▶ **TEXTO FORNECIDO**:
+ + + +

A consequência, disse Helen Miller, vice-diretora do Instituto de Estudos Fiscais do Reino Unido, é que, quando se trata de atingir o net zero, os legisladores podem optar por soluções que sejam politicamente convenientes, mas economicamente menos eficientes.

"Em última análise, alcançaremos o net zero de uma forma mais dispendiosa", disse.

Segundo qualquer estimativa razoável, a escala de financiamento necessária para atingir o net zero é vasta. Em 2021, a Agência Internacional de Energia calculou que o investimento anual teria de aumentar de US$ 2 trilhões anuais (cerca de R$ 9,9 trilhões) para quase US$ 5 trilhões (cerca de R$ 24,9 trilhões), ou 2,5% do PIB global, até 2030. Ainda totalizaria US$ 4,5 trilhões (cerca de R$ 22,4 trilhões) em 2050.

Lorde Nicholas Stern, presidente do instituto Grantham da London School of Economics e ex-economista-chefe do Banco Mundial, estima que serão necessários mais US$ 3 trilhões (cerca de R$ 14,9 trilhões) por ano, totalizando US$ 100 trilhões (R$ 497,2 trilhões) ao longo de 30 ou 40 anos, para promover a energia renovável, eletrificar os sistemas de transporte, descarbonizar a climatização dos edifícios e promover o hidrogênio verde.

+ + + +

▶ **DADOS EXTRAÍDOS**:
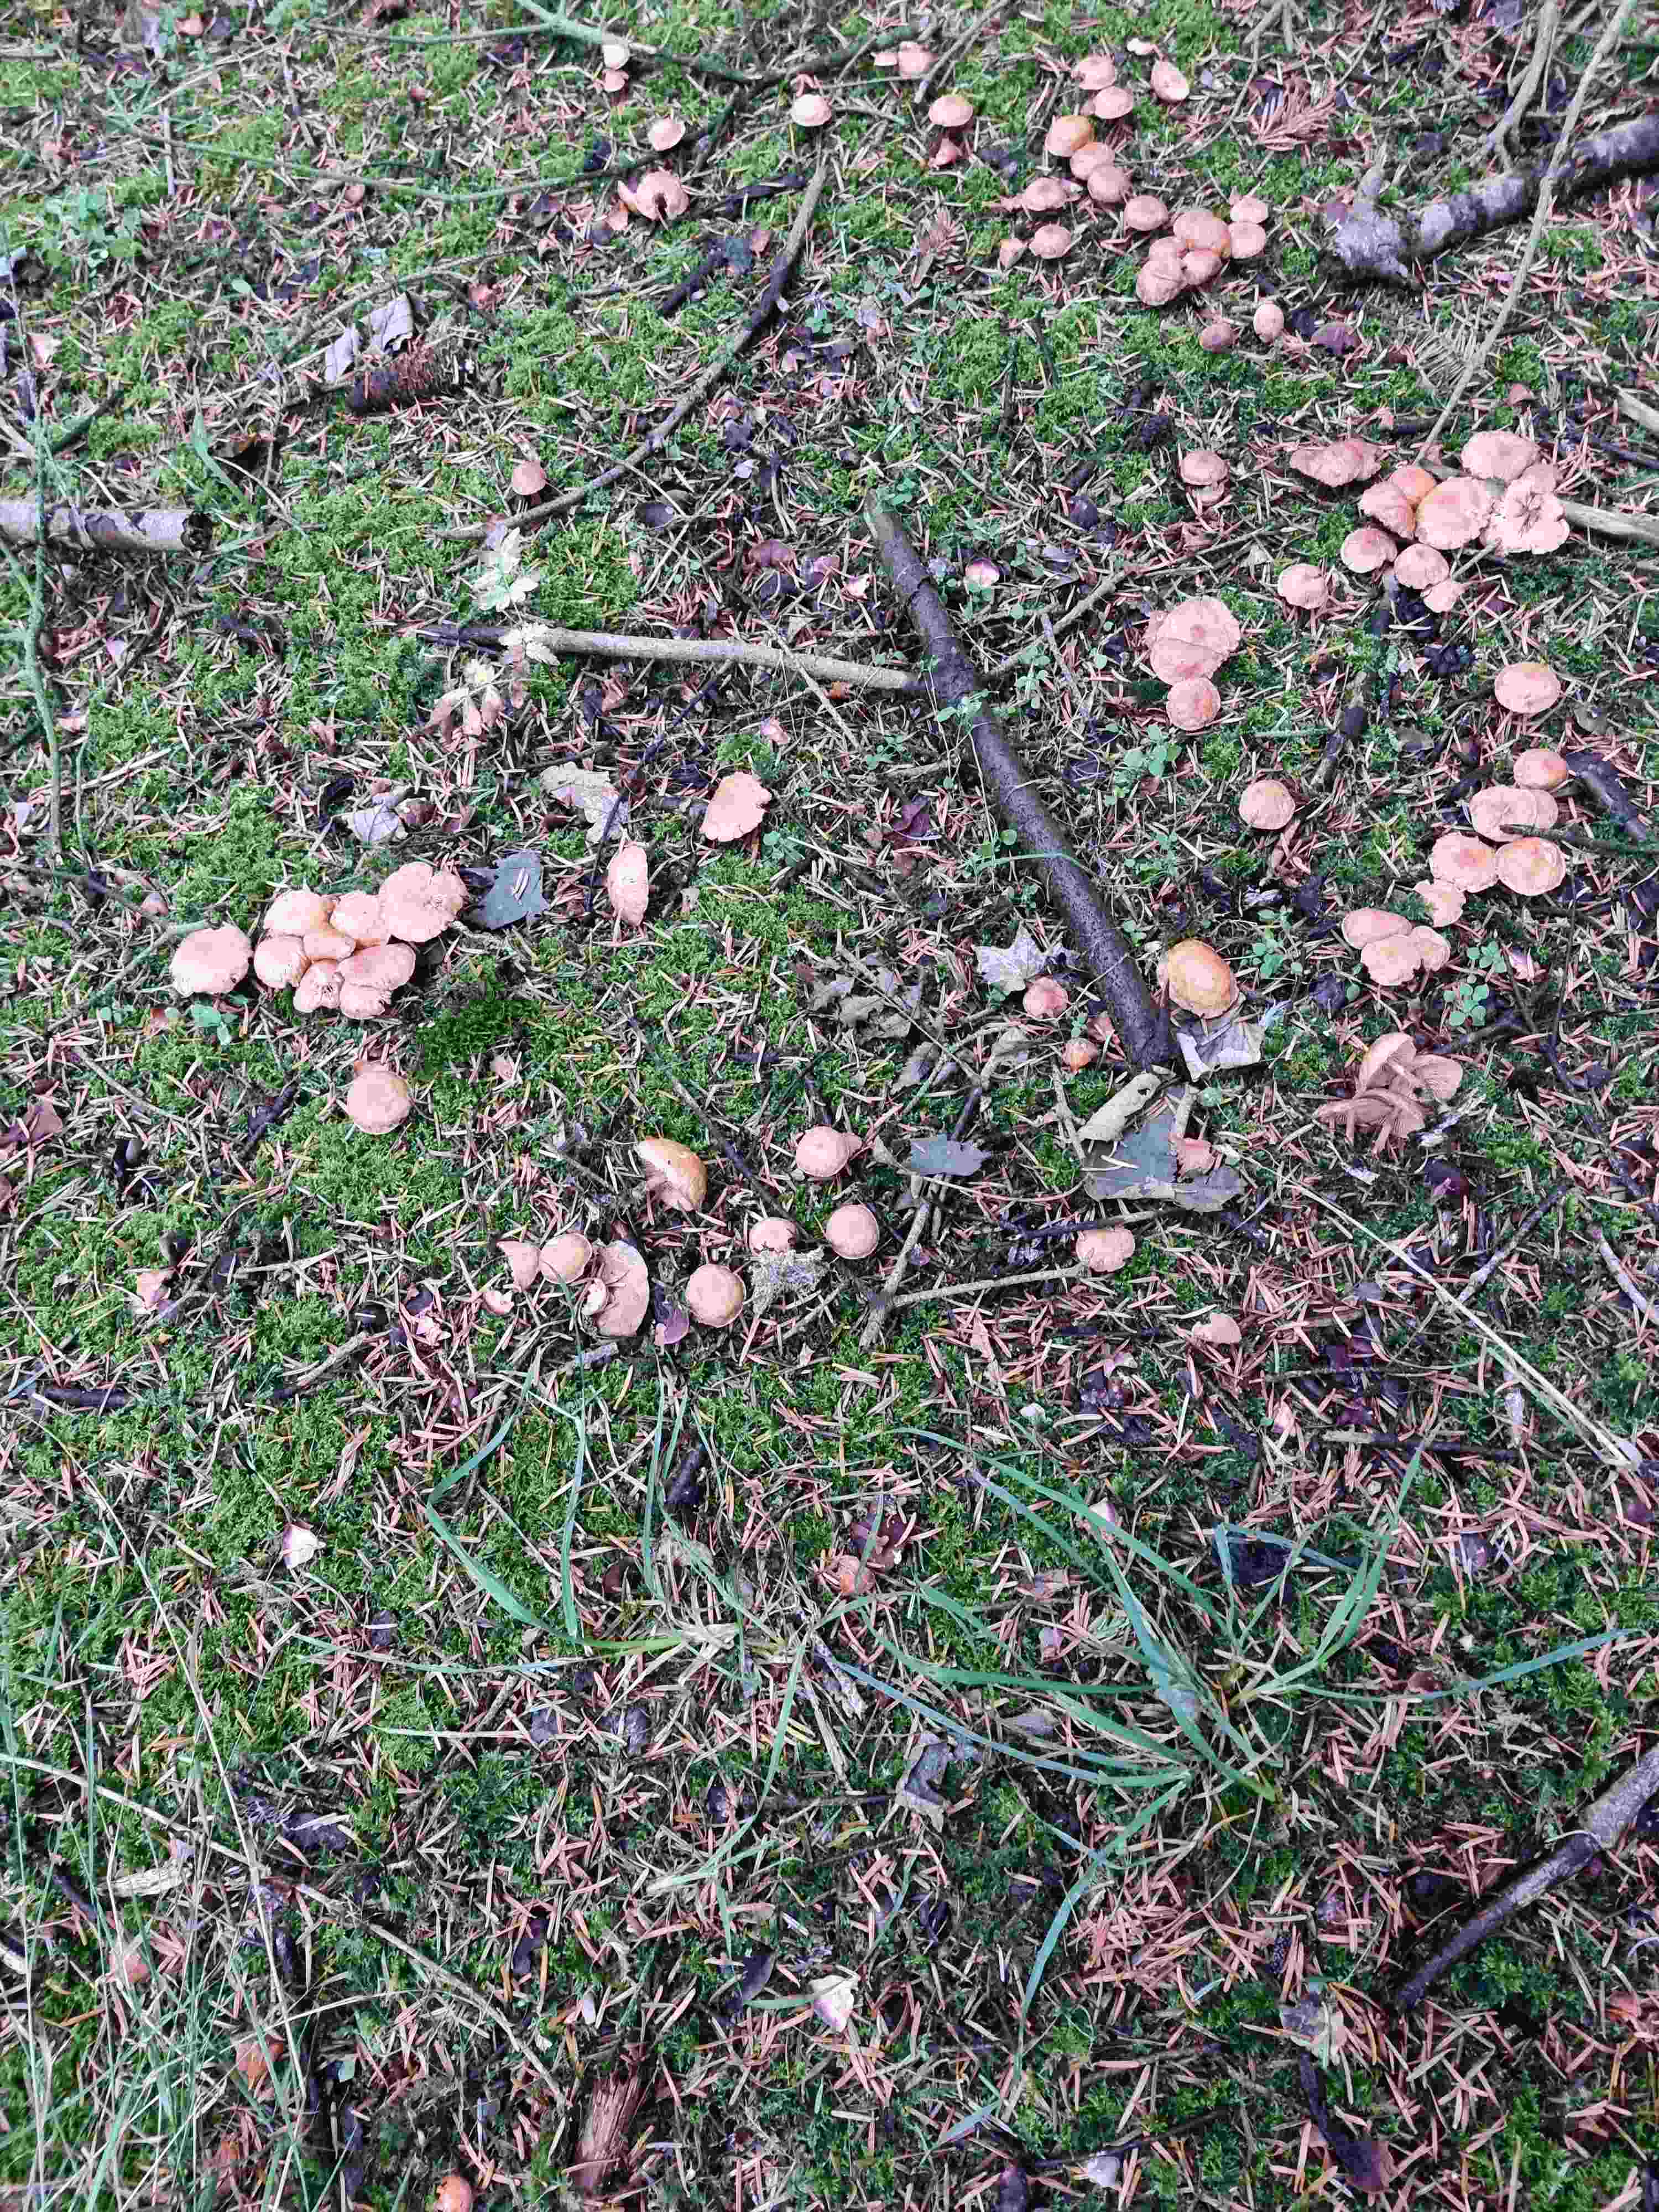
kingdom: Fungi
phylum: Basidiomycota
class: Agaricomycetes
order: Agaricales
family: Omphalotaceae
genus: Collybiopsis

+ + + +

▶ **INSTRUÇÕES DAS TAREFAS**:
[a] Reescreva o trecho do texto sobre o financiamento do net zero que começa nas palavras "Segundo qualquer estimativa" e vai até "o hidrogênio verde.", trocando "hidrogênio verde" por "hidrogênio limpo".
[b] No texto sobre o financiamento do net zero, por que, segundo Helen Miller, o net zero será alcançado de uma forma mais dispendiosa?
[c] Escreva a continuação do texto sobre o financiamento do net zero, começando logo após a última frase.

▶ **RESULTADOS ESPERADOS**:
[a]
Segundo qualquer estimativa razoável, a escala de financiamento necessária para atingir o net zero é vasta. Em 2021, a Agência Internacional de Energia calculou que o investimento anual teria de aumentar de US$ 2 trilhões anuais (cerca de R$ 9,9 trilhões) para quase US$ 5 trilhões (cerca de R$ 24,9 trilhões), ou 2,5% do PIB global, até 2030. Ainda totalizaria US$ 4,5 trilhões (cerca de R$ 22,4 trilhões) em 2050.

Lorde Nicholas Stern, presidente do instituto Grantham da London School of Economics e ex-economista-chefe do Banco Mundial, estima que serão necessários mais US$ 3 trilhões (cerca de R$ 14,9 trilhões) por ano, totalizando US$ 100 trilhões (R$ 497,2 trilhões) ao longo de 30 ou 40 anos, para promover a energia renovável, eletrificar os sistemas de transporte, descarbonizar a climatização dos edifícios e promover o hidrogênio limpo.

[b] Porque, ao buscar o net zero, os legisladores podem optar por soluções politicamente convenientes, mas economicamente menos eficientes.

[c]
Os economistas concordam amplamente que a maior parte desse investimento precisa vir do setor privado. "Algumas estimativas sobre a transição das alterações climáticas situam-se na estratosfera", disse Mahmood Pradhan, chefe de macroeconomia global do Instituto Amundi. "As exigências de net zero são simplesmente altas demais [para virem apenas dos governos] —têm de vir do setor privado."

Mas os governos já estão gastando centenas de bilhões de dólares em incentivos e subsídios para empresas e famílias, em pesquisa e inovação e em infraestruturas públicas que vão de redes elétricas e defesas contra inundações até ciclovias.

Enquanto isso, as receitas provenientes dos impostos sobre o carbono –se conseguirem reduzir as emissões– podem não compensar a perda de receitas que os governos obtêm com os impostos sobre combustíveis.

"Mesmo que tenham sucesso –embora isso possa ser uma coisa boa por si só–, eles não vão arrecadar muito", disse Judith Freedman, professora de direito tributário na Universidade de Oxford.

A nova modelização da OCDE (Organização para a Cooperação e Desenvolvimento Econômico), baseada numa combinação de políticas mais próximas da realidade atual, aponta para um custo fiscal superior às projeções do FMI. Em nível global, ela prevê que as receitas públicas líquidas diminuirão 0,4% do PIB em 2030 e 1,8% em 2050.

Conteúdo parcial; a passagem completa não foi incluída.